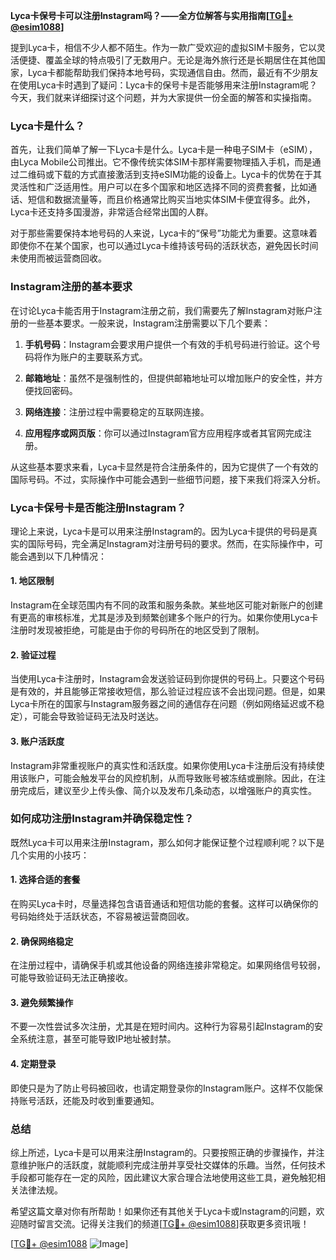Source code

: **Lyca卡保号卡可以注册Instagram吗？——全方位解答与实用指南[[TG💪+ @esim1088](https://t.me/s/esim1088)]**

提到Lyca卡，相信不少人都不陌生。作为一款广受欢迎的虚拟SIM卡服务，它以灵活便捷、覆盖全球的特点吸引了无数用户。无论是海外旅行还是长期居住在其他国家，Lyca卡都能帮助我们保持本地号码，实现通信自由。然而，最近有不少朋友在使用Lyca卡时遇到了疑问：Lyca卡的保号卡是否能够用来注册Instagram呢？今天，我们就来详细探讨这个问题，并为大家提供一份全面的解答和实操指南。

### Lyca卡是什么？

首先，让我们简单了解一下Lyca卡是什么。Lyca卡是一种电子SIM卡（eSIM），由Lyca Mobile公司推出。它不像传统实体SIM卡那样需要物理插入手机，而是通过二维码或下载的方式直接激活到支持eSIM功能的设备上。Lyca卡的优势在于其灵活性和广泛适用性。用户可以在多个国家和地区选择不同的资费套餐，比如通话、短信和数据流量等，而且价格通常比购买当地实体SIM卡便宜得多。此外，Lyca卡还支持多国漫游，非常适合经常出国的人群。

对于那些需要保持本地号码的人来说，Lyca卡的“保号”功能尤为重要。这意味着即使你不在某个国家，也可以通过Lyca卡维持该号码的活跃状态，避免因长时间未使用而被运营商回收。

### Instagram注册的基本要求

在讨论Lyca卡能否用于Instagram注册之前，我们需要先了解Instagram对账户注册的一些基本要求。一般来说，Instagram注册需要以下几个要素：

1. **手机号码**：Instagram会要求用户提供一个有效的手机号码进行验证。这个号码将作为账户的主要联系方式。
   
2. **邮箱地址**：虽然不是强制性的，但提供邮箱地址可以增加账户的安全性，并方便找回密码。

3. **网络连接**：注册过程中需要稳定的互联网连接。

4. **应用程序或网页版**：你可以通过Instagram官方应用程序或者其官网完成注册。

从这些基本要求来看，Lyca卡显然是符合注册条件的，因为它提供了一个有效的国际号码。不过，实际操作中可能会遇到一些细节问题，接下来我们将深入分析。

### Lyca卡保号卡是否能注册Instagram？

理论上来说，Lyca卡是可以用来注册Instagram的。因为Lyca卡提供的号码是真实的国际号码，完全满足Instagram对注册号码的要求。然而，在实际操作中，可能会遇到以下几种情况：

#### 1. 地区限制
Instagram在全球范围内有不同的政策和服务条款。某些地区可能对新账户的创建有更高的审核标准，尤其是涉及到频繁创建多个账户的行为。如果你使用Lyca卡注册时发现被拒绝，可能是由于你的号码所在的地区受到了限制。

#### 2. 验证过程
当使用Lyca卡注册时，Instagram会发送验证码到你提供的号码上。只要这个号码是有效的，并且能够正常接收短信，那么验证过程应该不会出现问题。但是，如果Lyca卡所在的国家与Instagram服务器之间的通信存在问题（例如网络延迟或不稳定），可能会导致验证码无法及时送达。

#### 3. 账户活跃度
Instagram非常重视账户的真实性和活跃度。如果你使用Lyca卡注册后没有持续使用该账户，可能会触发平台的风控机制，从而导致账号被冻结或删除。因此，在注册完成后，建议至少上传头像、简介以及发布几条动态，以增强账户的真实性。

### 如何成功注册Instagram并确保稳定性？

既然Lyca卡可以用来注册Instagram，那么如何才能保证整个过程顺利呢？以下是几个实用的小技巧：

#### 1. 选择合适的套餐
在购买Lyca卡时，尽量选择包含语音通话和短信功能的套餐。这样可以确保你的号码始终处于活跃状态，不容易被运营商回收。

#### 2. 确保网络稳定
在注册过程中，请确保手机或其他设备的网络连接非常稳定。如果网络信号较弱，可能导致验证码无法正确接收。

#### 3. 避免频繁操作
不要一次性尝试多次注册，尤其是在短时间内。这种行为容易引起Instagram的安全系统注意，甚至可能导致IP地址被封禁。

#### 4. 定期登录
即使只是为了防止号码被回收，也请定期登录你的Instagram账户。这样不仅能保持账号活跃，还能及时收到重要通知。

### 总结

综上所述，Lyca卡是可以用来注册Instagram的。只要按照正确的步骤操作，并注意维护账户的活跃度，就能顺利完成注册并享受社交媒体的乐趣。当然，任何技术手段都可能存在一定的风险，因此建议大家合理合法地使用这些工具，避免触犯相关法律法规。

希望这篇文章对你有所帮助！如果你还有其他关于Lyca卡或Instagram的问题，欢迎随时留言交流。记得关注我们的频道[[TG💪+ @esim1088](https://t.me/s/esim1088)]获取更多资讯哦！

[[TG💪+ @esim1088](https://t.me/s/esim1088) ![Image](https://i.postimg.cc/4NQfJmqS/Snipaste-2025-05-13-00-14-12.png)]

◆ ◆ ◆ ◆ ◆ ◆ ◆

DESCRIPTION OF THE TASK — Edit the entries from their first line through the line containing "### Instagram注册的基本要求" by replacing every "Lyca卡" with "Lyca eSIM" and leaving everything else unchanged. Give back only those lines, without the pictures.

ANSWER TO THE PROBLEM —
Source code

: **Lyca eSIM保号卡可以注册Instagram吗？——全方位解答与实用指南[[TG💪+ @esim1088](https://t.me/s/esim1088)]**

提到Lyca eSIM，相信不少人都不陌生。作为一款广受欢迎的虚拟SIM卡服务，它以灵活便捷、覆盖全球的特点吸引了无数用户。无论是海外旅行还是长期居住在其他国家，Lyca eSIM都能帮助我们保持本地号码，实现通信自由。然而，最近有不少朋友在使用Lyca eSIM时遇到了疑问：Lyca eSIM的保号卡是否能够用来注册Instagram呢？今天，我们就来详细探讨这个问题，并为大家提供一份全面的解答和实操指南。

### Lyca eSIM是什么？

首先，让我们简单了解一下Lyca eSIM是什么。Lyca eSIM是一种电子SIM卡（eSIM），由Lyca Mobile公司推出。它不像传统实体SIM卡那样需要物理插入手机，而是通过二维码或下载的方式直接激活到支持eSIM功能的设备上。Lyca eSIM的优势在于其灵活性和广泛适用性。用户可以在多个国家和地区选择不同的资费套餐，比如通话、短信和数据流量等，而且价格通常比购买当地实体SIM卡便宜得多。此外，Lyca eSIM还支持多国漫游，非常适合经常出国的人群。

对于那些需要保持本地号码的人来说，Lyca eSIM的“保号”功能尤为重要。这意味着即使你不在某个国家，也可以通过Lyca eSIM维持该号码的活跃状态，避免因长时间未使用而被运营商回收。

### Instagram注册的基本要求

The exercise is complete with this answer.